### RECORDS SUPPLIED
—————
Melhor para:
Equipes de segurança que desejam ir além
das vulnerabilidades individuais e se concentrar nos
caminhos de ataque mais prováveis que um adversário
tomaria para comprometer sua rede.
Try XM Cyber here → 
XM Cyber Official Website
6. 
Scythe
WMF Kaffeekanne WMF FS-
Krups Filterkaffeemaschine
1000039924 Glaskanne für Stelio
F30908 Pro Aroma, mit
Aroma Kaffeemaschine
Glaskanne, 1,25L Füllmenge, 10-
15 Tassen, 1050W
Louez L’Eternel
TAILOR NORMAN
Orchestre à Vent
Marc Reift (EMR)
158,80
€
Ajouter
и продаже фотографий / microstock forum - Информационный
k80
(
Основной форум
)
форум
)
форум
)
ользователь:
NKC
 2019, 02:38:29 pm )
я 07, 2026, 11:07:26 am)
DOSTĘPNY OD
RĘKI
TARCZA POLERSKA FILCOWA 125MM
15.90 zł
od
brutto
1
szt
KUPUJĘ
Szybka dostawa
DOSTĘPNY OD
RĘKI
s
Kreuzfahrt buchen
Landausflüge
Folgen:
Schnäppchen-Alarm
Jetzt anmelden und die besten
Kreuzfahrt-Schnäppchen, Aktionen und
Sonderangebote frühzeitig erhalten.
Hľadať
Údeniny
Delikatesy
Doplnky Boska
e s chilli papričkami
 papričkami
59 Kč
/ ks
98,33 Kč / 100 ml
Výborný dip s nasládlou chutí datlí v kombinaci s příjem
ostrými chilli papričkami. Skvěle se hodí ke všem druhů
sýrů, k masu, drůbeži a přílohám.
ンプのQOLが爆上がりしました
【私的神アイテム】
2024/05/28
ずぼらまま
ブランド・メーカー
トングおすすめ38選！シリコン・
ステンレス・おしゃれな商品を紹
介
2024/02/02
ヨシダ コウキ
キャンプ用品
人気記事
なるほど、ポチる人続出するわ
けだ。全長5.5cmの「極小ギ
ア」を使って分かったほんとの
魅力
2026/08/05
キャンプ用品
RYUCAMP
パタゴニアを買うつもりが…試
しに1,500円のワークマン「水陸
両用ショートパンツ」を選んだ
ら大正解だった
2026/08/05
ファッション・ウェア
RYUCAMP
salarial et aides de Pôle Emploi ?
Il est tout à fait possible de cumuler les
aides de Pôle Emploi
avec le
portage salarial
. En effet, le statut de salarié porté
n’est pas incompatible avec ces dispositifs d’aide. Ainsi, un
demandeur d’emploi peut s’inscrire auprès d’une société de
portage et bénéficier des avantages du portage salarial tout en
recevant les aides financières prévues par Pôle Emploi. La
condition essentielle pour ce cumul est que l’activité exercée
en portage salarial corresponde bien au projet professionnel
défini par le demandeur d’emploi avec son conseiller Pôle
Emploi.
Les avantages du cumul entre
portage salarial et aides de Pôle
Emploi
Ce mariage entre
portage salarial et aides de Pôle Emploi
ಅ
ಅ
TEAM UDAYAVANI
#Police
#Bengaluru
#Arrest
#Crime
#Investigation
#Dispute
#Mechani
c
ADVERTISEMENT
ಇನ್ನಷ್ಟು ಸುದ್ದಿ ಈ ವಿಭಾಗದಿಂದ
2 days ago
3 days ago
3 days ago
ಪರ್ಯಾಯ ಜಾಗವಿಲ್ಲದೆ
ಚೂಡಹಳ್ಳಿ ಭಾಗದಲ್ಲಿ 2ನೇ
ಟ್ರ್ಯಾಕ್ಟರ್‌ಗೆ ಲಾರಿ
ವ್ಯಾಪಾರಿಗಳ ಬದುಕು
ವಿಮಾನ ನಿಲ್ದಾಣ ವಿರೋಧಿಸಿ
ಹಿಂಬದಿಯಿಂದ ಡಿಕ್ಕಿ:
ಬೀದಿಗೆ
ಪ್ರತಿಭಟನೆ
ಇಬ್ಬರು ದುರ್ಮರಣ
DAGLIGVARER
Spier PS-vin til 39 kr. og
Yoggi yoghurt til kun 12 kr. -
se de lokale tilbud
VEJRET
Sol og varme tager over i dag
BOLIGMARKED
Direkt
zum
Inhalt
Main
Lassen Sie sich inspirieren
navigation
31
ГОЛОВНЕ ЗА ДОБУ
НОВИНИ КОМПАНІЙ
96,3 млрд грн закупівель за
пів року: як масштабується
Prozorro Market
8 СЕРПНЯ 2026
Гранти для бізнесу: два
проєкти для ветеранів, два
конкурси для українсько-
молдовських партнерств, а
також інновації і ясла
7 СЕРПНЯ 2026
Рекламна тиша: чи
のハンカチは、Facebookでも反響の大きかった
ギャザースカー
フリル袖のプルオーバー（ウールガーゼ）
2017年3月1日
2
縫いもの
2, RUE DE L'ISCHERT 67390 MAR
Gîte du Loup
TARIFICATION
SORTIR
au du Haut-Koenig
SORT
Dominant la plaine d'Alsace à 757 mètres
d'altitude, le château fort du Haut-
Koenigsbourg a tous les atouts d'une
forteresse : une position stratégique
—————
### PROBLEM TO WORK ON
Which lines in the data above contain "demandeur"? Show each one.

### RESPONSE
demandeur d’emploi peut s’inscrire auprès d’une société de
défini par le demandeur d’emploi avec son conseiller Pôle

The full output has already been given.